I think write speed of External is slower and my cousin was suggesting an internal one.
Ok will wait for couple of more suggestions before taking final call.

- - - Updated - - -

Do we still get LightScribe DVD Writer in the market?


----------



## Vyom (Apr 23, 2015)

External DVD writers are beneficial if you have multiple PC's. But DVD writers are something which you don't necessarily need to unplug and plug like an external HDD. So its good if it's fixed in the PC.
Anyway, it's just boils down to convinience and sometimes cost.


----------



## ajayritik (Apr 24, 2015)

I have one guy suggesting to go for External and other Internal and this seems to be confusing me more.
I would have gone for the External Drive but I think the write speeds are one let down for not chosing it unanimously.


----------



## Vyom (Apr 24, 2015)

If it's that difficult to choose, buy both. 
Or fill up this questionnaire:

1. How many PC you have at home (including laptops)?
2. How many of them have DVD writers?
3. If you don't have more than one PC in home, do you plan to buy one in near future?
4. Do you plan to travel with DVD writer and/or plan to use it with friend's?
5. Are you OK with friends asking to borrow your DVD writer (cause if it's external, they would sure do).
6. What is the price difference?
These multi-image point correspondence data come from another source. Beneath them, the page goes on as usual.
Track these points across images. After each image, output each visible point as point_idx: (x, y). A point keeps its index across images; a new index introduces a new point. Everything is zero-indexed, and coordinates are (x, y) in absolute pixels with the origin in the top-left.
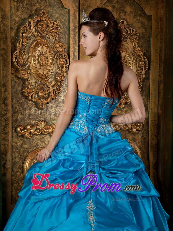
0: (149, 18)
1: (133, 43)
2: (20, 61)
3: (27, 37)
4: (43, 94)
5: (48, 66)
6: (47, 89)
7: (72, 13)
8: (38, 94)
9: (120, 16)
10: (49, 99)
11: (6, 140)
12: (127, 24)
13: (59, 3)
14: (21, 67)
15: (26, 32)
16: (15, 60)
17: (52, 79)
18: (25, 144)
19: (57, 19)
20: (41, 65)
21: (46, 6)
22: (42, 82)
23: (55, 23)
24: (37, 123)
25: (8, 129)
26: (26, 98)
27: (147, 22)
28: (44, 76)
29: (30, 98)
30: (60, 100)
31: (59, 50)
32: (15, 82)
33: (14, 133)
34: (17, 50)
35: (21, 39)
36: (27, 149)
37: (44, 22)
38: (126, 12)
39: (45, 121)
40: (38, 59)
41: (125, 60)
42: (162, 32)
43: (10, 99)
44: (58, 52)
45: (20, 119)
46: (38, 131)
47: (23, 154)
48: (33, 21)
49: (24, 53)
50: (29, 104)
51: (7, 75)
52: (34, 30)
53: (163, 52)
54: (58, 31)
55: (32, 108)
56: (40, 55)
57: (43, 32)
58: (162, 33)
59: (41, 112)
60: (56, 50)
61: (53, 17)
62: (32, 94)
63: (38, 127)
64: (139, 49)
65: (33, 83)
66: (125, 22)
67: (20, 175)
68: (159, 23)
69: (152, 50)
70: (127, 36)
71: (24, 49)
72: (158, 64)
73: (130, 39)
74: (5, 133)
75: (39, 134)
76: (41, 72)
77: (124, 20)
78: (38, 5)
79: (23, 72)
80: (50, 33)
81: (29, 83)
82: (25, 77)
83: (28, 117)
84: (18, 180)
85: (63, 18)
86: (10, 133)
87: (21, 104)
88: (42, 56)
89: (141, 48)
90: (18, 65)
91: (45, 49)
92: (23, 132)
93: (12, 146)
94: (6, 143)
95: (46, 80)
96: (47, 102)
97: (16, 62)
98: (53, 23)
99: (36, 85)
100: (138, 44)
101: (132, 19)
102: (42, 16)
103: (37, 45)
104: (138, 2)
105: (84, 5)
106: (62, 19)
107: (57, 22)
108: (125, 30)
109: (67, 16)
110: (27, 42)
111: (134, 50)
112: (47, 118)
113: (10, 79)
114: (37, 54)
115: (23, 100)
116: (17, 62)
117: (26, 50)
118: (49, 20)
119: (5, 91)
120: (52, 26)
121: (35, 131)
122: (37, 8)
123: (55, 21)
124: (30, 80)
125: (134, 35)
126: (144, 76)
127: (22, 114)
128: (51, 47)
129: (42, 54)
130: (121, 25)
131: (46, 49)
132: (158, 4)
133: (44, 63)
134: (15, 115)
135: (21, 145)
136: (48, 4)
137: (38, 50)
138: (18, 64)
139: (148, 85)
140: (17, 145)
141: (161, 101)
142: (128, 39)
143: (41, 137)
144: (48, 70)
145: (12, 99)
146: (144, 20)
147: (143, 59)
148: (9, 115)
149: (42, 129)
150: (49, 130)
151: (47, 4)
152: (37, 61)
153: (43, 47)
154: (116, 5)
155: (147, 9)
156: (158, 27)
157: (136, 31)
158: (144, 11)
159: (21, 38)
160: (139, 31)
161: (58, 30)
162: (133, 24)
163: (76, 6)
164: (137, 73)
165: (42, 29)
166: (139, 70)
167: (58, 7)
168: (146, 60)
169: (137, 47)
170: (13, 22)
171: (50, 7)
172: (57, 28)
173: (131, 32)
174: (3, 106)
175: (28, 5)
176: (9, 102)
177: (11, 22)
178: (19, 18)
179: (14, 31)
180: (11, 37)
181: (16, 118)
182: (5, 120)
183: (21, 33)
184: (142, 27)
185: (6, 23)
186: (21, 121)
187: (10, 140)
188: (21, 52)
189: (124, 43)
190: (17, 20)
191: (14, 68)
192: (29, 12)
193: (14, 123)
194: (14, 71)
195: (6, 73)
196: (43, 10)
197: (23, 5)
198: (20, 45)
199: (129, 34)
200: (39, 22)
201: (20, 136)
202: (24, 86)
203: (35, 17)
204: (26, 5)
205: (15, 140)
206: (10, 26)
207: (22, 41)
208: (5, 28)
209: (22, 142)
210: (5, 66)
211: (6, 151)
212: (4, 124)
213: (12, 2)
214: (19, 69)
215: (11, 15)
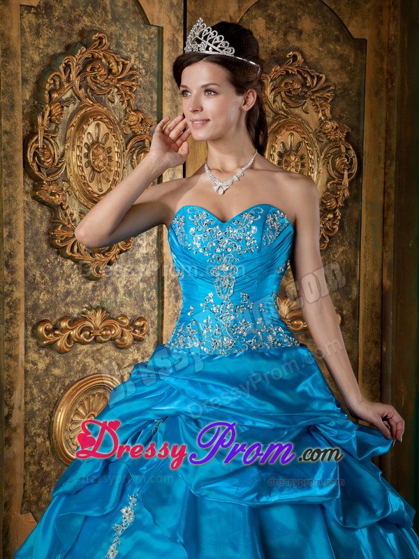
0: (360, 45)
1: (320, 109)
2: (44, 162)
3: (60, 101)
5: (111, 171)
7: (167, 35)
9: (286, 41)
10: (112, 253)
11: (11, 356)
12: (305, 62)
13: (135, 12)
14: (48, 175)
15: (58, 87)
16: (34, 158)
18: (55, 367)
19: (132, 52)
20: (93, 169)
21: (105, 21)
23: (127, 64)
24: (84, 313)
25: (17, 329)
26: (58, 253)
27: (353, 55)
29: (68, 251)
30: (138, 256)
31: (137, 131)
32: (32, 212)
33: (30, 339)
34: (37, 133)
35: (47, 106)
36: (59, 378)
37: (102, 63)
38: (300, 32)
39: (103, 309)
40: (87, 156)
41: (299, 153)
42: (392, 82)
43: (21, 255)
44: (135, 135)
45: (45, 303)
46: (88, 333)
47: (51, 391)
48: (76, 61)
49: (53, 142)
50: (64, 268)
51: (13, 196)
52: (77, 83)
53: (394, 132)
54: (133, 83)
55: (72, 276)
56: (93, 144)
57: (98, 87)
58: (392, 84)
59: (93, 286)
60: (129, 131)
61: (122, 47)
62: (72, 242)
63: (88, 324)
64: (335, 124)
65: (76, 216)
66: (299, 57)
67: (45, 442)
68: (385, 58)
69: (367, 126)
70: (304, 92)
71: (55, 132)
72: (383, 162)
73: (313, 100)
74: (10, 340)
75: (90, 340)
76: (94, 187)
77: (296, 53)
78: (86, 21)
79: (51, 187)
80: (116, 90)
81: (66, 215)
82: (57, 199)
83: (63, 300)
84: (40, 456)
85: (146, 49)
86: (22, 339)
87: (45, 267)
88: (96, 148)
89: (338, 123)
90: (40, 171)
91: (104, 129)
92: (52, 337)
93: (26, 371)
94: (12, 363)
96: (107, 260)
97: (34, 164)
98: (123, 63)
100: (331, 112)
101: (316, 49)
102: (95, 49)
103: (84, 120)
104: (333, 7)
105: (197, 16)
106: (143, 52)
107: (133, 61)
108: (299, 76)
109: (154, 46)
110: (61, 114)
111: (321, 128)
112: (109, 301)
113: (22, 205)
114: (86, 143)
115: (52, 257)
116: (37, 164)
117: (60, 134)
118: (113, 56)
119: (10, 236)
120: (120, 71)
121: (81, 333)
122: (83, 28)
123: (127, 58)
124: (68, 206)
125: (323, 89)
126: (347, 193)
127: (48, 292)
128: (119, 124)
129: (98, 142)
130: (290, 65)
131: (107, 131)
132: (381, 11)
133: (101, 164)
134: (32, 296)
135: (47, 369)
136: (110, 17)
137: (88, 131)
138: (39, 167)
139: (356, 214)
140: (37, 369)
141: (389, 255)
142: (308, 100)
143: (95, 349)
144: (110, 183)
145: (26, 255)
146: (346, 52)
147: (343, 150)
148: (19, 293)
149: (97, 329)
150: (113, 332)
151: (107, 16)
152: (84, 161)
153: (98, 125)
154: (277, 14)
155: (353, 22)
156: (381, 69)
157: (327, 80)
158: (346, 28)
159: (46, 103)
160: (334, 79)
161: (133, 81)
162: (318, 60)
163: (178, 17)
164: (329, 185)
165: (97, 79)
166: (334, 179)
167: (133, 24)
168: (352, 153)
169: (330, 120)
170: (27, 65)
171: (115, 23)
172: (133, 75)
173: (315, 82)
174: (5, 272)
175: (62, 20)
176: (19, 262)
177: (23, 65)
178: (41, 55)
179: (30, 86)
180: (23, 101)
181: (34, 302)
182: (10, 307)
183: (47, 92)
184: (342, 68)
185: (11, 67)
186: (46, 310)
187: (22, 357)
188: (47, 139)
189: (297, 111)
190: (37, 58)
191: (31, 177)
192: (64, 39)
193: (30, 316)
194: (31, 186)
195: (11, 191)
196: (100, 33)
197: (50, 20)
198: (45, 123)
199: (309, 88)
200: (90, 62)
201: (43, 347)
202: (54, 223)
203: (79, 51)
204: (58, 20)
205: (33, 356)
206: (20, 76)
207: (51, 112)
208: (9, 80)
209: (47, 361)
210: (10, 175)
211: (11, 383)
212: (7, 316)
213: (25, 15)
214: (43, 180)
215: (22, 47)
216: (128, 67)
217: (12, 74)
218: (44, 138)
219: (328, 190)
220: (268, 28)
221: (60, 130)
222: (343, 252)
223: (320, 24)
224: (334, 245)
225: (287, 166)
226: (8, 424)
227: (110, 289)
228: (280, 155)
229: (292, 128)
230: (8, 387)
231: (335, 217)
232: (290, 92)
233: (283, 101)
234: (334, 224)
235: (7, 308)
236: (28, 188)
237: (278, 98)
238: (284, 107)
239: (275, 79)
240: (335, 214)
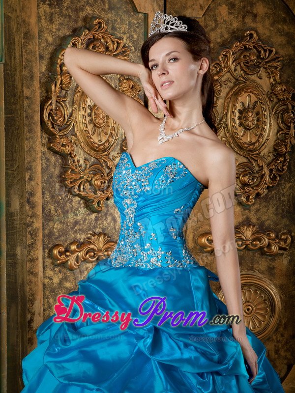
1: (272, 76)
2: (57, 120)
4: (100, 181)
5: (108, 126)
6: (108, 171)
8: (90, 182)
9: (244, 23)
10: (110, 191)
11: (32, 273)
12: (259, 39)
13: (127, 3)
14: (60, 131)
16: (49, 118)
17: (116, 153)
18: (67, 281)
19: (124, 33)
20: (95, 125)
21: (103, 10)
22: (97, 159)
23: (121, 43)
24: (89, 238)
25: (37, 252)
26: (68, 192)
28: (102, 147)
29: (76, 190)
32: (48, 160)
33: (47, 260)
34: (51, 98)
35: (59, 76)
36: (70, 290)
37: (101, 43)
38: (255, 16)
39: (105, 234)
40: (90, 115)
41: (255, 110)
43: (39, 194)
45: (58, 231)
46: (92, 254)
48: (81, 41)
49: (63, 105)
50: (73, 203)
51: (32, 148)
54: (126, 58)
55: (79, 209)
56: (94, 106)
59: (96, 217)
61: (116, 30)
62: (79, 182)
63: (92, 246)
64: (284, 87)
65: (82, 162)
70: (259, 62)
71: (65, 97)
73: (266, 68)
74: (32, 261)
75: (94, 260)
76: (95, 139)
77: (252, 32)
78: (88, 10)
79: (63, 140)
81: (74, 162)
82: (67, 150)
83: (72, 228)
85: (135, 31)
86: (41, 260)
87: (59, 202)
89: (286, 86)
90: (53, 127)
92: (64, 258)
93: (44, 285)
94: (33, 279)
95: (105, 155)
96: (106, 196)
97: (49, 123)
98: (117, 42)
99: (86, 165)
100: (280, 78)
101: (268, 28)
102: (96, 31)
105: (174, 5)
106: (132, 34)
107: (125, 41)
108: (255, 51)
109: (142, 28)
110: (70, 83)
111: (272, 90)
112: (110, 228)
113: (39, 155)
114: (89, 105)
115: (64, 195)
116: (51, 122)
117: (69, 99)
118: (110, 37)
119: (31, 179)
120: (115, 48)
121: (87, 254)
122: (86, 15)
123: (120, 39)
124: (76, 155)
125: (274, 60)
126: (293, 141)
127: (61, 222)
130: (247, 42)
133: (101, 121)
134: (48, 225)
135: (61, 283)
136: (107, 7)
138: (53, 125)
140: (53, 283)
142: (262, 68)
144: (108, 136)
145: (43, 193)
146: (292, 31)
147: (290, 107)
148: (38, 224)
149: (100, 250)
151: (105, 6)
152: (88, 119)
154: (237, 2)
157: (276, 53)
158: (292, 12)
159: (58, 75)
160: (282, 52)
161: (126, 56)
162: (269, 38)
163: (159, 6)
164: (279, 135)
166: (282, 130)
167: (125, 12)
169: (280, 84)
170: (43, 45)
171: (111, 11)
172: (125, 52)
173: (267, 54)
174: (27, 208)
175: (70, 10)
176: (38, 199)
177: (40, 45)
178: (54, 37)
179: (45, 62)
180: (40, 73)
181: (50, 230)
182: (31, 234)
183: (58, 66)
184: (289, 43)
185: (30, 47)
186: (60, 236)
187: (41, 274)
188: (59, 103)
189: (254, 77)
190: (50, 39)
191: (46, 133)
192: (72, 24)
193: (47, 241)
194: (47, 139)
195: (31, 143)
196: (100, 19)
197: (61, 10)
198: (58, 89)
199: (263, 59)
200: (92, 42)
201: (57, 265)
202: (65, 168)
203: (84, 33)
204: (66, 10)
205: (49, 273)
206: (38, 53)
207: (61, 81)
208: (29, 56)
209: (61, 277)
210: (30, 131)
211: (33, 295)
212: (29, 242)
213: (41, 6)
214: (56, 135)
215: (39, 31)
216: (122, 45)
217: (32, 52)
218: (56, 101)
219: (278, 139)
220: (230, 13)
221: (69, 95)
222: (290, 188)
223: (271, 9)
224: (283, 181)
225: (246, 121)
226: (30, 327)
227: (109, 219)
228: (240, 112)
229: (249, 90)
230: (31, 298)
231: (285, 160)
232: (248, 63)
233: (242, 70)
234: (283, 166)
235: (29, 236)
236: (44, 141)
237: (238, 68)
238: (243, 74)
239: (236, 53)
240: (285, 158)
If it's negligible or if you don't mind the difference, then this ignore this point.
7. Finally, how many DVD's you are planning to burn in an average daily? Since if less than 1 or 2, speed doesn't matter much.


----------



## ajayritik (Apr 24, 2015)

1. How many PC you have at home (including laptops)?* only 1 PC*
2. How many of them have DVD writers?*Currently using IDE DVD Writer of my cousin*
3. If you don't have more than one PC in home, do you plan to buy one in near future?*maybe a laptop not sure*
4. Do you plan to travel with DVD writer and/or plan to use it with friend's?*No*
5. Are you OK with friends asking to borrow your DVD writer (cause if it's external, they would sure do).*Depends on who it is.*
6. What is the price difference?* If it's negligible or if you don't mind the difference, then this ignore this point.*
7. Finally, how many DVD's you are planning to burn in an average daily? Since if less than 1 or 2, speed doesn't matter much.*Answer below*

My thing is I may not do burning often but whenever I need to do then it maybe 3 to 4 at one go. Maybe once a month or maybe once in two months or it can be adhoc if someone requests to burn some movies which doesn't happen often but if it happens I wouldn't want to spend too much time on burning.


----------



## bssunilreddy (Apr 24, 2015)

If you dont want to spend too much time on burning DVD's then buy a External DVD Writer(You can lend it right) or else Internal. Ok.


----------



## Vyom (Apr 24, 2015)

I think you got your answer ajayritik.


----------



## ajayritik (Apr 24, 2015)

bssunil said:


> If you dont want to spend too much time on burning DVD's then buy a External DVD Writer


I didn't understand the analogy. What has the time factor go to do with opting for External DVD Writer?


----------